Tensors: Higher-order arrays (rank > 2) are sometimes represented by uppercase calligraphic letters (e.g., $\mathcal{T}$ ) or uppercase bold letters if the context makes the dimensionality clear (e.g., a batch of matrices). Dimensions will be specified, for instance, $\mathcal{T} \in \mathbb{R}^{d_1 \times d_2 \times \dots \times d_k}$ .
Indices and Summations: Typically use $i, j, k$ for indexing elements or dimensions. $t$ is frequently used to denote a specific position or time step in a sequence. Summation is denoted by $\sum$ .
Sets: Represented by uppercase calligraphic letters (e.g., $\mathcal{D}$ for a dataset, $\mathcal{V}$ for a vocabulary). The size or cardinality of a set $\mathcal{S}$ is denoted by $|\mathcal{S}|$ .
Functions: Standard mathematical functions use italic lowercase (e.g., $f(\cdot), g(\cdot)$ ). Activation functions are often denoted by Greek letters (e.g., $\sigma(\cdot)$ for sigmoid, $\phi(\cdot)$ for ReLU variants like GeLU). $L(\cdot)$ or $J(\cdot)$ typically represent loss or objective functions.
Derivatives and Gradients: The gradient of a scalar function $J$ with respect to a vector $\mathbf{w}$ is denoted $\nabla_{\mathbf{w}} J(\mathbf{w})$ or simply $\nabla J$ if the variable is clear from context. Partial derivatives are written as $\frac{\partial f}{\partial x}$ .

Specific Notations for Language Models

Sequences: An input sequence of length $T$ is often represented as a list or tuple of tokens $(x_1, x_2, \dots, x_T)$ or their corresponding embedding vectors $(\mathbf{x}_1, \mathbf{x}_2, \dots, \mathbf{x}_T)$ . $T$ denotes the sequence length.
Vocabulary and Tokenization: The set of unique tokens (words, subwords) is the vocabulary $\mathcal{V}$ . Its size is $|\mathcal{V}|$ . $x_t$ often represents the integer index of the token at position $t$ .
Embeddings:
- Token embedding matrix: $\mathbf{E} \in \mathbb{R}^{|\mathcal{V}| \times d_{model}}$ , where $d_{model}$ is the model's hidden dimension.
- Embedding vector for token index $i$ : $\mathbf{e}_i$ , which is the $i$ -th row of $\mathbf{E}$ .
- Positional encoding vector for position $t$ : $\mathbf{p}_t \in \mathbb{R}^{d_{model}}$ .
- Input representation at position $t$ : $\mathbf{z}_t = \mathbf{e}_t + \mathbf{p}_t$ (or variations depending on the model).
- - - - - - -
DESCRIPTION OF THE TASK:
Reproduce the stretch of the notation guide from "Vocabulary and Tokenization: The" through "model's hidden dimension." word for word. The listing that follows was taken from a different source.

SOURCE DATA:
- - - - - - -
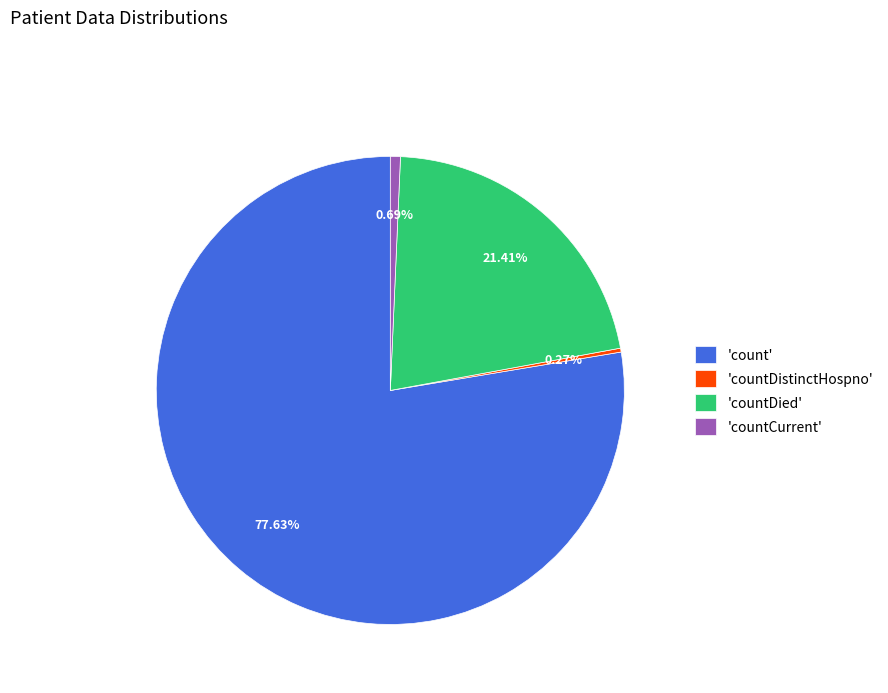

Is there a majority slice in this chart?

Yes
- - - - - - -
RESULT OF THIS TASK:
Vocabulary and Tokenization: The set of unique tokens (words, subwords) is the vocabulary $\mathcal{V}$ . Its size is $|\mathcal{V}|$ . $x_t$ often represents the integer index of the token at position $t$ .
Embeddings:
- Token embedding matrix: $\mathbf{E} \in \mathbb{R}^{|\mathcal{V}| \times d_{model}}$ , where $d_{model}$ is the model's hidden dimension.